I’ve never been entirely clear on random number generation in parallel within R. So I’m just making a quick post on this so I don’t forget, and in case others find it useful.

Using the R package parallel, we may wish to generate random numbers on each worker, and moreover, require it to be reproducible. For example, We might be running simulations and/or generating data. When others wish to use our work, we want them to generate the same data!

The standard approach to generating reproducible random numbers is to use set.seed(); for example:

## Set the seed
set.seed(42)
## Generate a random uniform number
runif(1)
## [1] 0.915
## Set the seed
set.seed(42)
## Generate a random uniform number
runif(1)
## [1] 0.915

which you can clearly see that we get the same result in both cases.

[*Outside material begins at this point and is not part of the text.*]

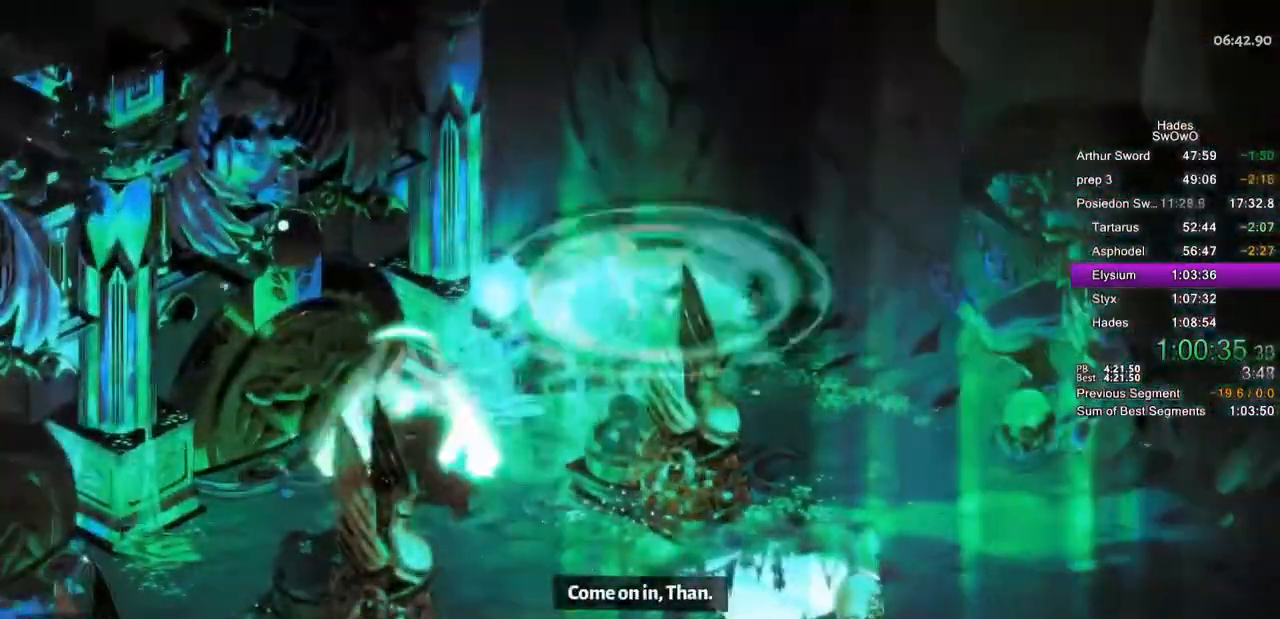
{"buttons": [], "left_stick": "up-right", "events": []}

Unfortunately this approach doesn’t work when using parallel:

## Load the parallel library
library(parallel)
## Let parallel know it can use half the available cores
options(mc.cores = parallel::detectCores()/2)
## Set the seed
set.seed(42)
## Generate 4 random numbers using mclapply
mclapply(1:4, function(i) runif(1))
## [[1]]
## [1] 0.429
## 
## [[2]]
## [1] 0.951
## 
## [[3]]
## [1] 0.693
## 
## [[4]]
## [1] 0.0254
## Set the seed
set.seed(42)
## Generate 4 random numbers using mclapply
mclapply(1:4, function(i) runif(1))
## [[1]]
## [1] 0.763
## 
## [[2]]
## [1] 0.759
## 
## [[3]]
## [1] 0.26
## 
## [[4]]
## [1] 0.102

The generated numbers are clearly different! This is not too good for our reproducibility! What we need is a seed that allows us to reproduce results across all cores. The parallel package has that ability baked in; we just need to set the seed using the "L'Ecuyer" option (see the ?RNGkind help file for details):

## Set the seed
set.seed(42, "L'Ecuyer")
## Generate 4 random numbers using mclapply
mclapply(1:4, function(i) runif(1))
## [[1]]
## [1] 0.868
## 
## [[2]]
## [1] 0.417
## 
## [[3]]
## [1] 0.102
## 
## [[4]]
## [1] 0.889
## Set the seed
set.seed(42, "L'Ecuyer")
## Generate 4 random numbers using mclapply
mclapply(1:4, function(i) runif(1))
## [[1]]
## [1] 0.868
## 
## [[2]]
## [1] 0.417
## 
## [[3]]
## [1] 0.102
## 
## [[4]]
## [1] 0.889

There we go! Reproducible random numbers in parallel. There’s a slight caveat though: by default, mclapply calls mc.reset.stream by default after all workers/streams have finished. This means that if you run mclapply again without setting a new seed (or generating some other random numbers in-between), you’ll get the same results:

## Generate 4 random numbers using mclapply (no seed set)
mclapply(1:4, function(i) runif(1))
## [[1]]
## [1] 0.868
## 
## [[2]]
## [1] 0.417
## 
## [[3]]
## [1] 0.102
## 
## [[4]]
## [1] 0.889

If you need to generate some new random numbers, you’ll need to set a new seed (if you want them reproducible); if you don’t want them to be reproducible, reset your random number generator kind back to R’s default: RNGkind("Mersenne").